You might want to watch my full video below or share it with someone you think might be in a relationship with a narcissist.

(Blog continues below video)



3. Devaluing

After a narcissist has successfully got you on the hook, they’ll fairly quickly begin showing their true colours. This often starts as soon as you've made a solid commitment to the relationship, for example after you move in together or get engaged.

The devaluing tactics might be subtle or they might be glaring. It might come in the form of backhanded compliments, a condescending tone, dismissing your point of view or being passive aggressive. It might be cruel, insulting, and hurtful comments, or belittling you and the things or people you care about (yes, all those things they loved in the idealisation phase).

The narcissist might be inconsiderate, not bothering to consult with you about plans or they may give you the silent treatment. If you get upset, they’ll devalue your feelings by telling you that you’re being overly sensitive or too emotional. (Note: the narcissist has no real capacity for empathy so your hurt feelings are an inconvenience to them).

4. Narcissistic Rage

The narcissist can blow up over the tiniest thing. You’ll be left with your head spinning wondering how such a small thing created such a huge explosion. If you push back against their hurtful behaviours or comments, they will likely take no responsibility, and instead make themselves the victim. Their distorted version of events is often a part of what's called 'gaslighting'; that is, when they are so convinced of their own reality, you begin to wonder if you're going mad.

One of the most significant character traits of a narcissist is that they can’t cope with criticism at all, so if you should you do or say anything the narcissist perceives as undermining their position, challenging their false idealised sense of importance, or threatening their ego, you will likely cause a narcissistic injury and this can result in a full blown temper tantrum. They might yell, belittle and insult you, stonewall you for days, or leave and not tell you where they're going.
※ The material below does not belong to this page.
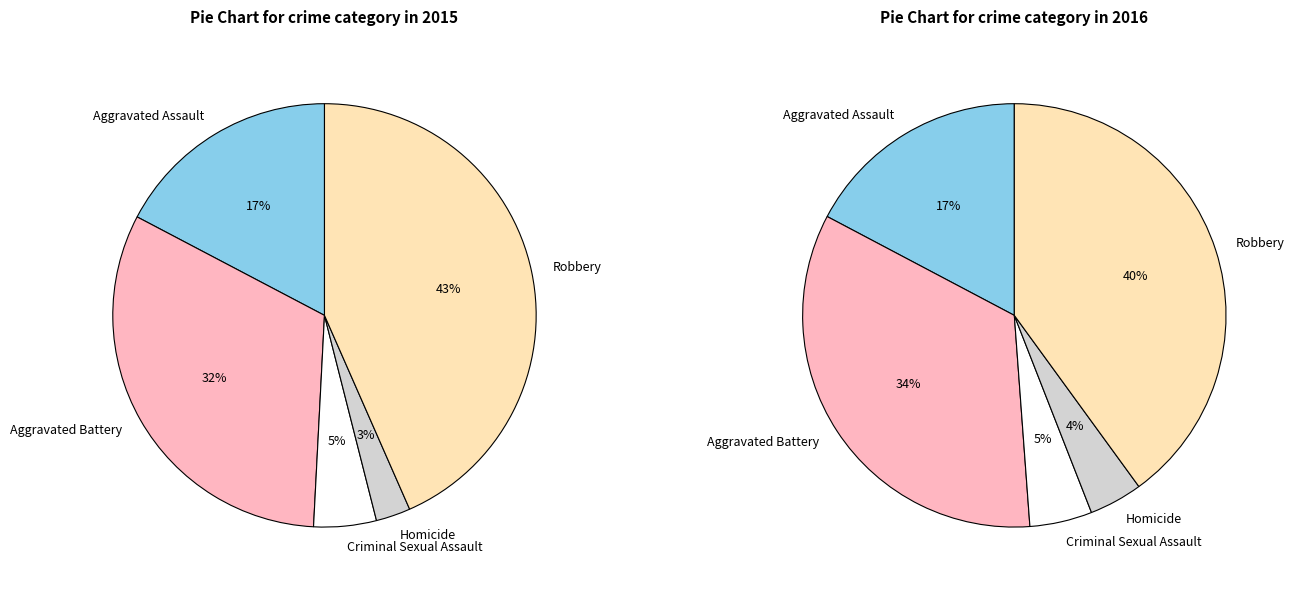

Is there a majority slice in this chart?

No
*Note that if you stand your ground at this point and the narcissist is concerned you might leave the relationship, you might see a quick switch to the Future Faking mentioned above, where they attempt to win you back over by promising you all the things they know you want in the future.

5. They never apologise

Even with all their terrible behaviour, the narcissist typically will never apologise. In their opinion, every problem is really YOUR fault. Problems they bring upon themselves will be blamed on you. You can’t reason with them or bring your point of view to them in order to have a healthy adult discussion. There is no discussion with a narcissist; there is only the narcissist educating you on how things are.

So, are you dating a narcissist? Maybe, maybe not.

At the end of the day, the most important question to ask yourself is whether you feel truly valued and respected and safe in the relationship, or if you feeling like you’re constantly being pepper-sprayed with micro- and macro-aggressions.

Are you walking on eggshells or slowly losing confidence in yourself? Are you doubting yourself and wondering if it might really be your fault things are bad? Do you feel exhausted from ‘managing’ this relationship?

These are all signs you need to find the courage to leave, because it's unlikely things are ever going to improve.  When you wake up to the reality of being in a relationship with a person who has strong narcissistic traits (whether diagnosed or not), you're able to free yourself to find a more healthy, balanced partnership with someone who truly values what you have to offer.